Once upon a time, the roll call of presidents within the Hall of Presidents did not conclude with an address from the current Commander in Chief. When the attraction was revamped and refreshed in 1993, a new narration was recorded by Maya Angelou. More importantly, the sitting chief executive, President Bill Clinton, became the first president to record a short speech that would be included within the Hall of Presidents presentation.After overcoming the impediments of approaching and gaining the interest of President Clinton’s staff, piquing the president’s interest, and recognizing that the recording would be happening on the schedule of world events and not the Imagineers’ timetable, a tentative date was set to record the session in September of 1993. Walt Disney Imagineering sent a team of five to Washington, D.C., where other obstacles reared their heads, from schedule shifting, to room acoustics and assignments and even last minute changes to language in the scripted speech.

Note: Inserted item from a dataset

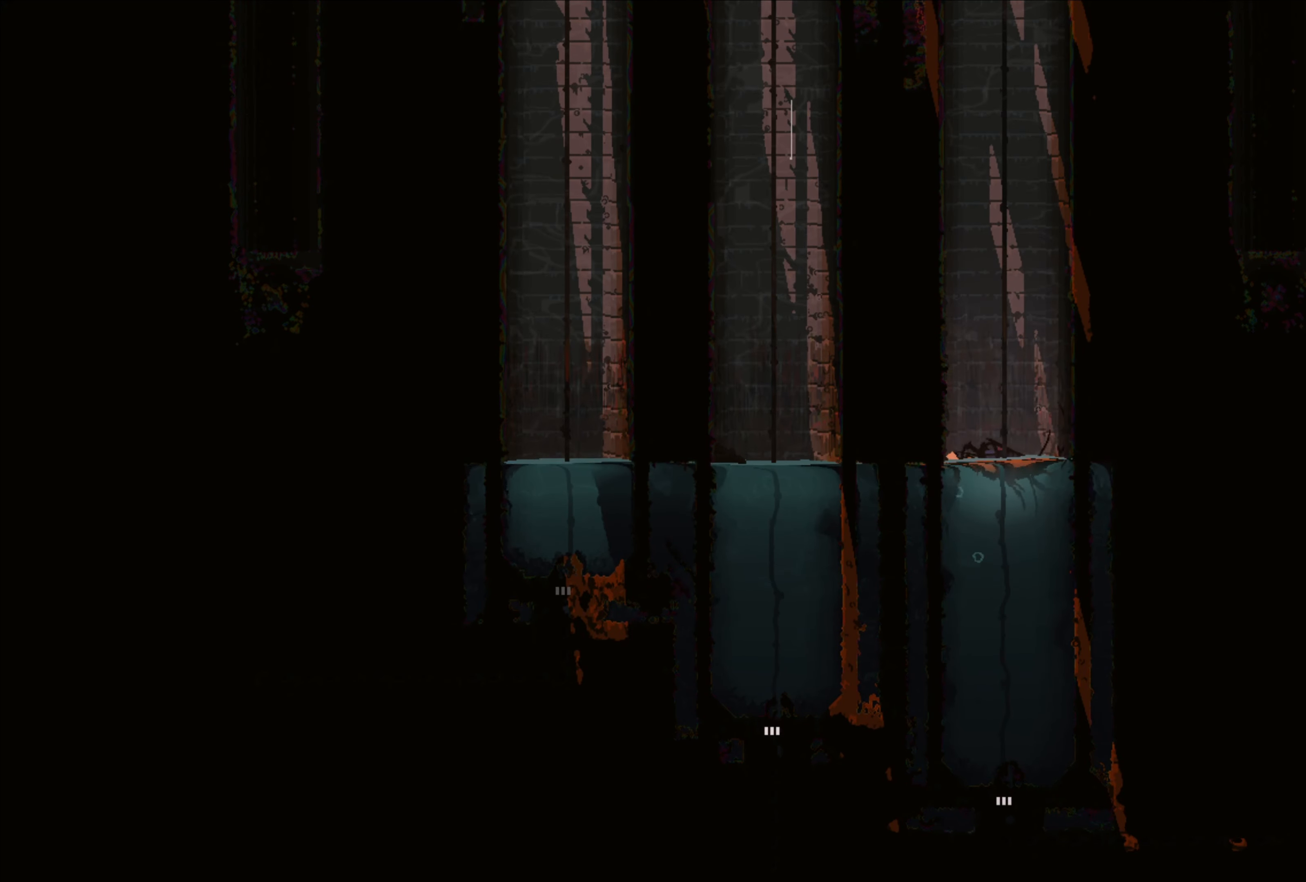
{"buttons": ["X"], "left_stick": "center", "right_stick": "center", "events": []}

The team, which included Rich Rothschild, H.F. Crane, Brian Jolley, Greg Krueger and Justin Segal, toured through several rooms of The White House on 2 September 1993, where the meaning of a living museum took hold. Starting with The Roosevelt Room (featuring artifacts from the lives of both Franklin and Theodore Roosevelt), the team moved from the original slotted space to the Diplomatic Reception Room (home to Franklin Roosevelt’s fireside chats), then to the Red Room, before settling in, and hoping for the availability of, the Library. Filled with presidential gifts, including those brought from WDI, and volumes bound with the words of Twain, Thoreau, and Cooper, the Library would be where President Clinton would record his address.Glitches would continue to ensue on recording day, 3 September 1993, but all would be overcome by the time the president arrived to record his speech. The final, Clintonized oration would be recorded with a time a hair under one minute and fifteen seconds, perfectly aligning itself with the previously laid down audio track. The recording would require two takes, based upon President Bill Clinton’s request, with body movements and language being recorded during the first take.

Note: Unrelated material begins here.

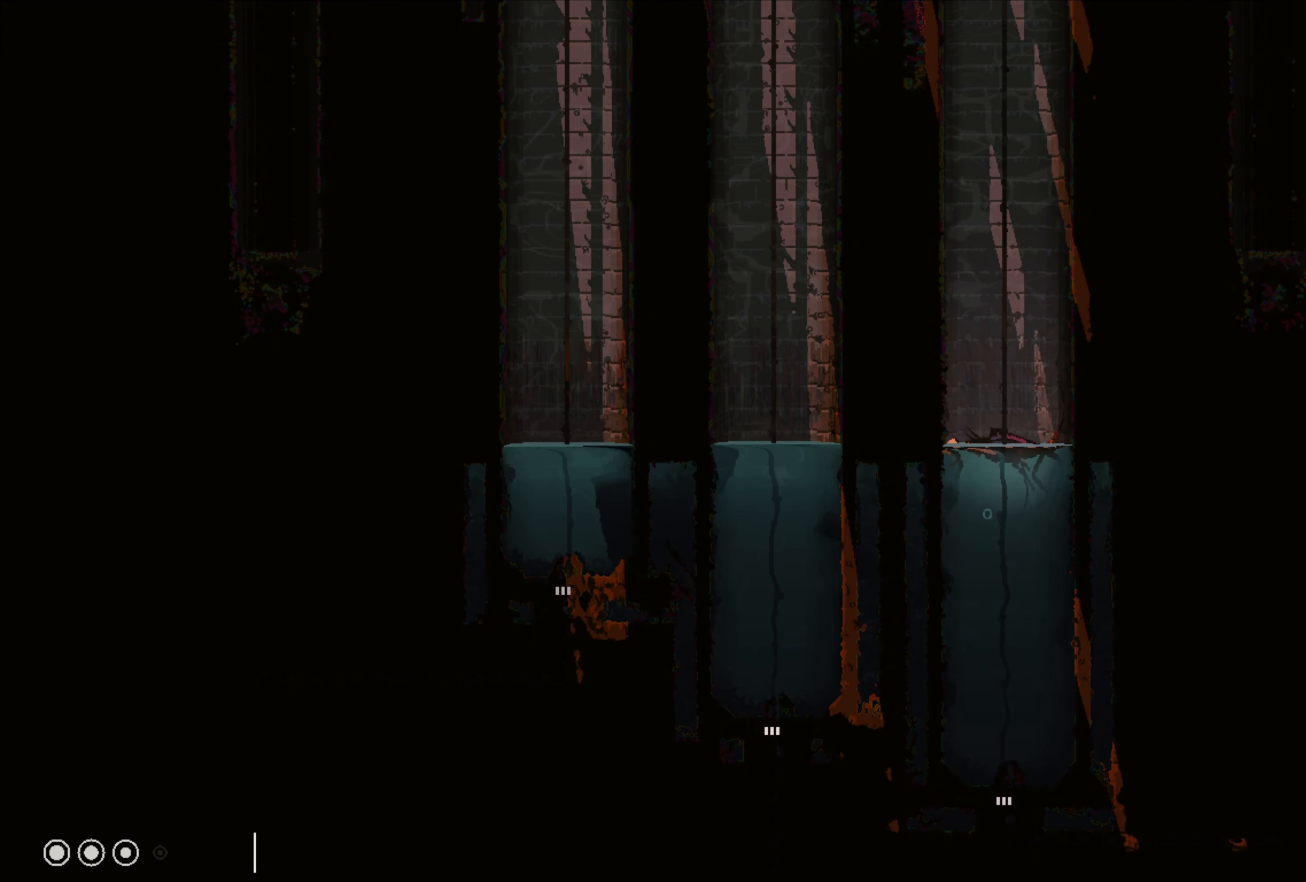
{"buttons": ["X"], "left_stick": "center", "right_stick": "center", "events": []}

The nerve-wracking plotting and planning culminated in a whirlwind recording session that no one on the Walt Disney Imagineering band would forget. The Hall of Presidents would reopen on 18 November 1993, with the latest Audio-Animatronics presidential figure and the first recording of the sitting chief executive. When President Bill Clinton took to the attraction’s stage he did so not only with the title of Commander in Chief, but also Honorary Imagineer.


Jeffrey Pepper said...

Great article, Ryan!

Anonymous said...

I thought the Bill Clinton version opened in October 1993?